#### Instructions to follow:
Can you give the whole listing again with every "Unit under check" swapped for "Instrument", keeping everything else unchanged and leaving out the pictures?

#### Supplied entries:
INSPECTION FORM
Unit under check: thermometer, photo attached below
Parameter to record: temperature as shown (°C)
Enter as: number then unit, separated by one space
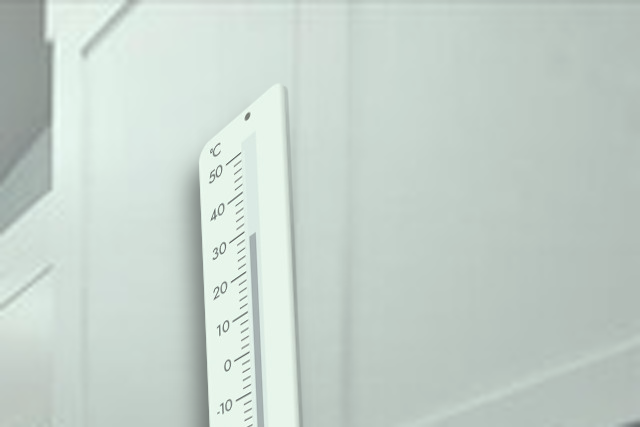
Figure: 28 °C
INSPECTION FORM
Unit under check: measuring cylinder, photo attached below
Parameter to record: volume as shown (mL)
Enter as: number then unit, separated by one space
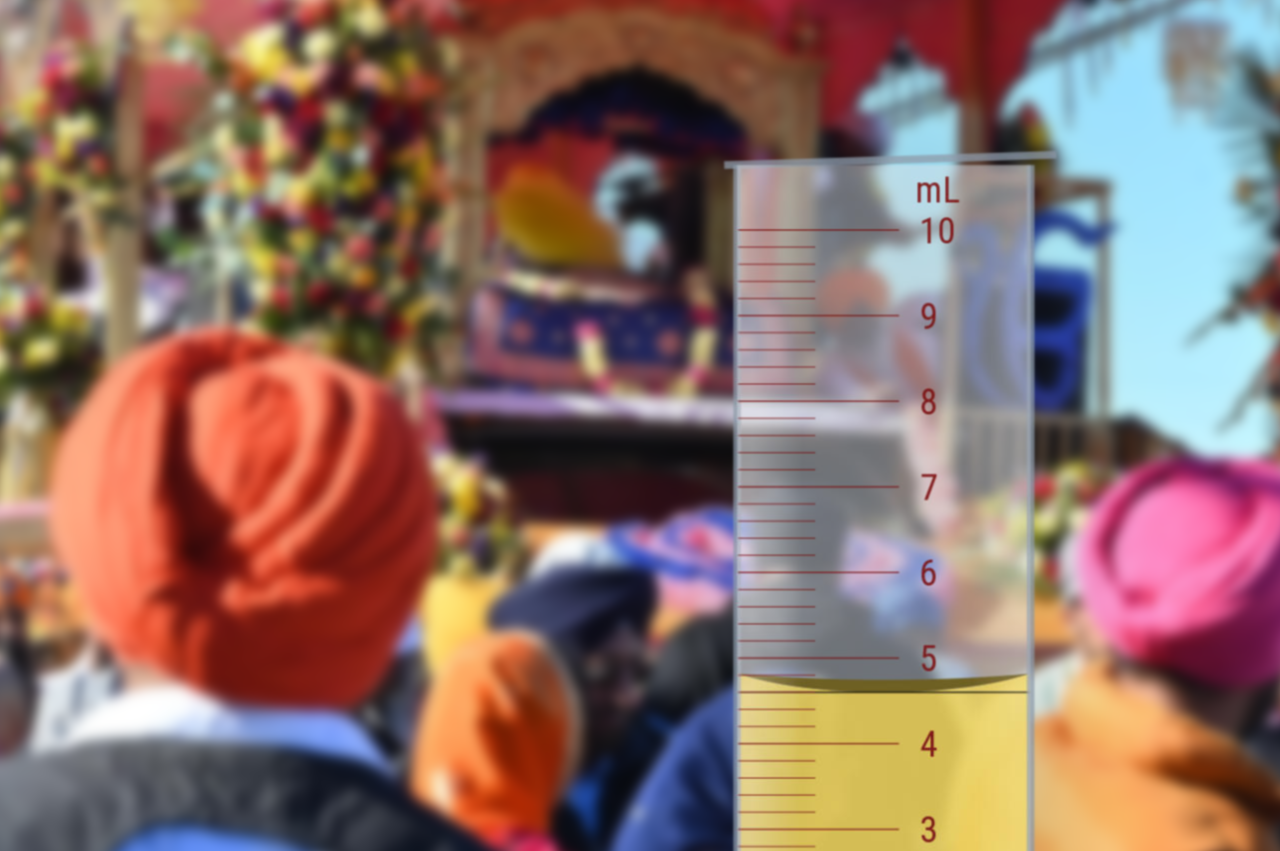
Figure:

#### Response below:
INSPECTION FORM
Instrument: thermometer, photo attached below
Parameter to record: temperature as shown (°C)
Enter as: number then unit, separated by one space
Figure: 28 °C
INSPECTION FORM
Instrument: measuring cylinder, photo attached below
Parameter to record: volume as shown (mL)
Enter as: number then unit, separated by one space
Figure:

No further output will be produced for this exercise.